**Görevin**
Aşağıdaki, Ebru'ya duyulan özlemi anlatan hikayeyi son cümlesinden sonra sürdür.

/i/Hikaye

Herkesin bir hikayesi var, ya senin hikayen nedir?
  1. 101.
    +3
    48

    karşımda olsan sesini duysam daha anlamlı şiir olur benim için dedi hep
    bazen o beni teselli etti bazen ben onu
    tam çıkmaza girip ikimiz birden özlem moduna geçince
    bazen ağlaştık
    isyan ettik
    ama sevgimizi hiç kaybetmedik
    hiç bir zaman laf olsun diye seni seviyorum demedim
    hiç bir zaman içimden gelmeden seni özlüyorum da demedim
    çoğu zaman dayanamıyorum binip geliyorum desede
    hep ikna ettim gelmemesi konusunda
    okulunun her zaman benden daha önemli olduğunu söyledim
    ilk başlarda çok sıkıldı bu okul konusunda söylediklerimden
    bizi ayıran şey okul değil mi zaten dedi her seferinde
    bu arada alanyadaki turist sayısında kış mevsimi nedeni ile azalma olduğu için
    işler de doğru orantılı bir şekilde azaldı
    babası ebrunun yokluğunda iki kere geldi dükkana
    bir tanesinde yine tavla oynadık
    diğerinde de çay içip konuştuk sadece
    ebrunun her konusu açıldığında
    üzerine toprak attım muhabbetin
    her iki gelişinde de eve davet etti beni
    ama evlerine gitsem herşey ebruyu hatırlatacağı için kendimi daha fazla üzmek istemedim
    bunu da açık bir dille babasına anlattım
    hak verdi
    zaten dükkanda her tarafa bakışımda onu görüyor sebebsiz yere durup dururken
    darlanıp üzülüyordum
    zordu onsuzluk **bende kendimi sağdaki soldaki esnaflarla geyiğe vurarak zaman geçirmeye
    çalışıyordum
    gelen turistlerle makara yapıyordum
    ebru geleceği tarihi söyledi
    ramazan bayramı
    günler yaklaştıkça heyecanım daha da arttı
    beraberce kalan günler saat dakika ve saniye olarak hesaplanıp matemetiğimiz güçlendirildi
    az kaldı diyerek birbirimizi tesselli ettik.

**Verilen Malzeme**
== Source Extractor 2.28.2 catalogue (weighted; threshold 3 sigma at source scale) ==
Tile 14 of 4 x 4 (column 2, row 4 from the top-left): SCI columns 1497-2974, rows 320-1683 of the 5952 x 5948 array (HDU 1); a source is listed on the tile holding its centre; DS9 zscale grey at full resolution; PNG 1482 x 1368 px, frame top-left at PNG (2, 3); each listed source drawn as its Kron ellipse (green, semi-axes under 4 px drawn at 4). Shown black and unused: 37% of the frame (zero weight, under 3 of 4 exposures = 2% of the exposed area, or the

**Alıştırmanın Cevabı**
    bir gün sabah hiç atmadığı bir saatte mesaj attı
    bende yenip kalkmış dükkana gidiyordum
    -günaydın aşkım yazıyordu
    -günaydın uyuyamadın mı yoksa dedim
    -ben senin gibi bu saatlere kadar uyuyorum mu sandın dedi
    saat 10 civarıydı
    -gece rahat bırakmıyorsun ki uyuyayım da erken kalkayım dedim
    -göndermeyeyim istersen bir daha??ne yapıyorsun bu arada dedi
    -sana mesaj parası yetiştirmek için çalışmaya gidiyorum dedim
    -hayırlı işler dedi
    ben dükkana geldim
    kepenkleri açtım
    dışarı çıkarılması gereken malları çıkardım
    sonra dükkanın önü toz yapmasın diye dışarıya su fışkırtırken yoldan geçen tek tük turiste de
    onlara su fışkırtıyormuş gibi yapıp makara yaptım
    sabah sabah kendi kendimi eğlendirmekti benim ki
    dükkandan içeri girdim ama
    sonra dükkana vuran güneşi engelleyen bir gölge gördüm
    dönüp baktım kim diye
    karşımda gördüğüm kişinin bende uyandırdığı duygu
    şaşkınlık değildi
    ne gülebildim ne ağlayabildim
    suratımdaki mallık ifadesini kim olduğunu söyleyeyim siz tahmin edin
    ebru
    o an ayaklarım ilk adımı atabilse o güne kadar kırılmış kısa kulvar sprintçilerden bile daha hızlı koşarak o
    rekorun dıbına kordum ama
    atamadım
    dondum kaldım
    bir gün sonra gelecekti amk.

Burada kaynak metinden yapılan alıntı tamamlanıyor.